Outre sa consommation directe d’eau et la pollution par les engrais et pesticides qu’elle entraîne, la culture du soja a également des conséquences sur cette ressource par l’intermédiaire de la déforestation. Du fait des déboisements intensifs entraînés par l’extension de la culture du soja, le régime hydrologique semble se déséquilibrer, non seulement dans le bassin amazonien, mais dans toute l’Amérique latine. L’article suivant, paru dans le quotidien O Globo du 29 juillet 2004, sonne l’alarme : « Le déboisement peut avoir de graves conséquences sur l’économie brésilienne. - La destruction de la forêt amazonienne peut entraîner de profonds changements dans le climat de toute l’Amérique du Sud. La désertification au Nord du pays pourrait affecter de manière drastique le système hydrologique du continent, en créant de vastes zones arides dans les régions du Centre-Ouest, du Sud-est et du Sud du Brésil, responsables de 80 % du PIB brésilien. L’alerte a été donnée hier par le chercheur Antônio Nobre, de l’INPA (Centre nationale de recherches de l’Amazonie). Selon lui, “le bétail et le soja qui arrivent en Amazonie vont coûter très cher au pays”. “Le problème ne réside pas dans le fait que l’Amazonie se transforme en cerrado, c’est beaucoup plus sérieux que cela. On parle d’une possible destruction du cycle de l’eau en Amérique du Sud, de la désertification de São Paulo, du Mato Grosso et du Paraná”, a affirmé Nobre. »

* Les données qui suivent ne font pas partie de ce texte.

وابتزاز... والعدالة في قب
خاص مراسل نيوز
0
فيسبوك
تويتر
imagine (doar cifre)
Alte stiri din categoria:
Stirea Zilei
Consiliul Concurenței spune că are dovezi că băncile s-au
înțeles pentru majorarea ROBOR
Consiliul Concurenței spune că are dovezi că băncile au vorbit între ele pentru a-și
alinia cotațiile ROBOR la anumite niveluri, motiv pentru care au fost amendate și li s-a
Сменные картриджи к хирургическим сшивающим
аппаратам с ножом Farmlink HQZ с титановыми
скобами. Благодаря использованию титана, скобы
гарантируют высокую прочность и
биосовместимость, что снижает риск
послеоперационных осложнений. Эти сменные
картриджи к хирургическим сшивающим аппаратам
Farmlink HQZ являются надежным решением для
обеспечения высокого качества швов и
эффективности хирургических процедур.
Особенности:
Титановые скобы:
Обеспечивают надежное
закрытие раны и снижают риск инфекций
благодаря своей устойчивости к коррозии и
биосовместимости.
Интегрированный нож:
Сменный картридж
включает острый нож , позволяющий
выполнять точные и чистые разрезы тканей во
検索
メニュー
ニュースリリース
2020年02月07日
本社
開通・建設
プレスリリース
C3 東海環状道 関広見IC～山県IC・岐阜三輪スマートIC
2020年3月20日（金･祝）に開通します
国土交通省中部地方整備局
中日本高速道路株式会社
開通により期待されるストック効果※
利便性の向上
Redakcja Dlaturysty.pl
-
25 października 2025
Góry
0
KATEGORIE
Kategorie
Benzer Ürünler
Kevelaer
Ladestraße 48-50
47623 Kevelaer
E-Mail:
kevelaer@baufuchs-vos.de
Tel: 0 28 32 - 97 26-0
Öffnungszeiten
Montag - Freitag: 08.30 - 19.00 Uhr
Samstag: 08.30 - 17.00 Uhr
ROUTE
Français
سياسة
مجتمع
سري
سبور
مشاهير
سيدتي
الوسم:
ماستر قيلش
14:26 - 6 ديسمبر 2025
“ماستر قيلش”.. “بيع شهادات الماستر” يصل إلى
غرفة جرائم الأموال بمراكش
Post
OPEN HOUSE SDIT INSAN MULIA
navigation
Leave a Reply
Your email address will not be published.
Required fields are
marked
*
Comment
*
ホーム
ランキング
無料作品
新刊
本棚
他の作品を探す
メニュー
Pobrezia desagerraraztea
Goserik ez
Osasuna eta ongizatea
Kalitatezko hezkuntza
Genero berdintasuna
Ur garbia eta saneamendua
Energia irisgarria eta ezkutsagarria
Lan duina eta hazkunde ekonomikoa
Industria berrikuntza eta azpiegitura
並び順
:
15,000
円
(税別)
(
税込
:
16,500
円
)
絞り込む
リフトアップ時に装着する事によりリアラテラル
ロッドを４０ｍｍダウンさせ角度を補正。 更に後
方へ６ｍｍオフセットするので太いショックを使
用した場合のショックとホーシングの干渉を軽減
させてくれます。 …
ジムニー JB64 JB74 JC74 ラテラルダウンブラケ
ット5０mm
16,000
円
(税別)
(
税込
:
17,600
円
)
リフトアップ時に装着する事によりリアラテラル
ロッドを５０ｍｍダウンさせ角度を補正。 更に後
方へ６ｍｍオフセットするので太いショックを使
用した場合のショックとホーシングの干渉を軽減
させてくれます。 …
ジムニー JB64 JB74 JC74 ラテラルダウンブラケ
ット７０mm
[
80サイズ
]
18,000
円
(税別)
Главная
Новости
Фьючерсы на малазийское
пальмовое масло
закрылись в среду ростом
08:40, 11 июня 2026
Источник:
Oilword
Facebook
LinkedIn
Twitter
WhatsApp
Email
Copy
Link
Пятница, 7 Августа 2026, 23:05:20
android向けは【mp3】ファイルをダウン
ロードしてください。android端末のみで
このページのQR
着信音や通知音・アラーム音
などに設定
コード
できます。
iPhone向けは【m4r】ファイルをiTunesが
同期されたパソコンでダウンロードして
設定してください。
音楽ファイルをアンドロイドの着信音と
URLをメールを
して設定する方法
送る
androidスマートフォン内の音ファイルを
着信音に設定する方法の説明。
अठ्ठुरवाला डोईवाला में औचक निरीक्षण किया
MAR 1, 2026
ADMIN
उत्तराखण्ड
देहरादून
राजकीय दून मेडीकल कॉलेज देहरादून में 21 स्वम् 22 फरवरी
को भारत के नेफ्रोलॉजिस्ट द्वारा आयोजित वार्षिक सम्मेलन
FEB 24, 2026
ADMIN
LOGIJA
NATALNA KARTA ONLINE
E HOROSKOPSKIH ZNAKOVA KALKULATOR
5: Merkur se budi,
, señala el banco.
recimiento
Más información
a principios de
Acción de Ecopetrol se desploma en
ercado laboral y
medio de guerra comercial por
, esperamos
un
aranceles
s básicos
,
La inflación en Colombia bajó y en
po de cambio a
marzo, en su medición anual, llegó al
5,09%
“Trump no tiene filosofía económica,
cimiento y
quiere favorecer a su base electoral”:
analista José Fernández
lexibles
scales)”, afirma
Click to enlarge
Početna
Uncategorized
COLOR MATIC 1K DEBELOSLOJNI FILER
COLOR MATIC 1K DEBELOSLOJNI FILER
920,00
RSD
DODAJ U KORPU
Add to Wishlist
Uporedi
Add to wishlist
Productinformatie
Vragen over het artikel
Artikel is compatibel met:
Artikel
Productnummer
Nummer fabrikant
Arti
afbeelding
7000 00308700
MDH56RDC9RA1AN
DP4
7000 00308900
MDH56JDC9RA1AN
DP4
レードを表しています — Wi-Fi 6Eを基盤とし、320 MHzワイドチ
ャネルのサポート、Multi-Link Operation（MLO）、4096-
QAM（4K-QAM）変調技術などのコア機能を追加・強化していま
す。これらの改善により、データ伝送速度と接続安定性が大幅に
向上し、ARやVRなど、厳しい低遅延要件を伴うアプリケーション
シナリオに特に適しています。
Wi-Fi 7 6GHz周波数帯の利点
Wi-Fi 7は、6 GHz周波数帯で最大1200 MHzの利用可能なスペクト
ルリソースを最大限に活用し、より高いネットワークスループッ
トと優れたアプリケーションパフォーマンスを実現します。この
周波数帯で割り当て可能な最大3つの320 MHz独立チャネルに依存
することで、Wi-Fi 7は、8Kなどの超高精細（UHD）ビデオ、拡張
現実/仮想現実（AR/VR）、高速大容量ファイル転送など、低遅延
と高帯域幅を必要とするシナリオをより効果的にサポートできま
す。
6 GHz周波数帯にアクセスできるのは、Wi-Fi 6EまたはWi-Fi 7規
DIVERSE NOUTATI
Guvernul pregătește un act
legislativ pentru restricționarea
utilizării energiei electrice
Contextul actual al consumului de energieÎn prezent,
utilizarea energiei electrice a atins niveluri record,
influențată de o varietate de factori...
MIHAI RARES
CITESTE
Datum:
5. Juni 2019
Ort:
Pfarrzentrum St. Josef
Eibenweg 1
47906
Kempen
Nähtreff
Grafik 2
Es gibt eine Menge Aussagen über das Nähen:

Ces cinq à dix dernières années, 300 rivières se sont asséchées dans le cerrado à cause de la culture intensive du soja. Or elles sont parmi les plus importants affluents des grands fleuves qui rendent le Brésil aussi riche en ressources hydriques.

Faut-il s’en réjouir ? Ce n’est pas sans raison que la « fête populaire de la Terre » brésilienne a choisi l’eau comme thème de cette année. Étant donné que les Brésiliens ont presque tout en abondance (terre, eau, biodiversité, côte, forêts, etc.), ils ne se soucient de rien et gaspillent énormément. Curitiba est réputée, internationalement, comme une ville écologique modèle, une source d’inspiration pour l’urbanisation européenne et nord-américaine. Cependant, « l’empreinte écologique » de la classe moyenne de Curitiba n’est pas moins importante que celle de l’habitant moyen de Flandre…

Note

Ce texte est extrait du livre Navios que se cruzam na calada da noite : soja sobre o oceano de Luc Vankrunkelsven. Edité par Editora Grafica Popular - CEFURIA en 2006. Il a été traduit du portugais par Elisabeth Teixeira.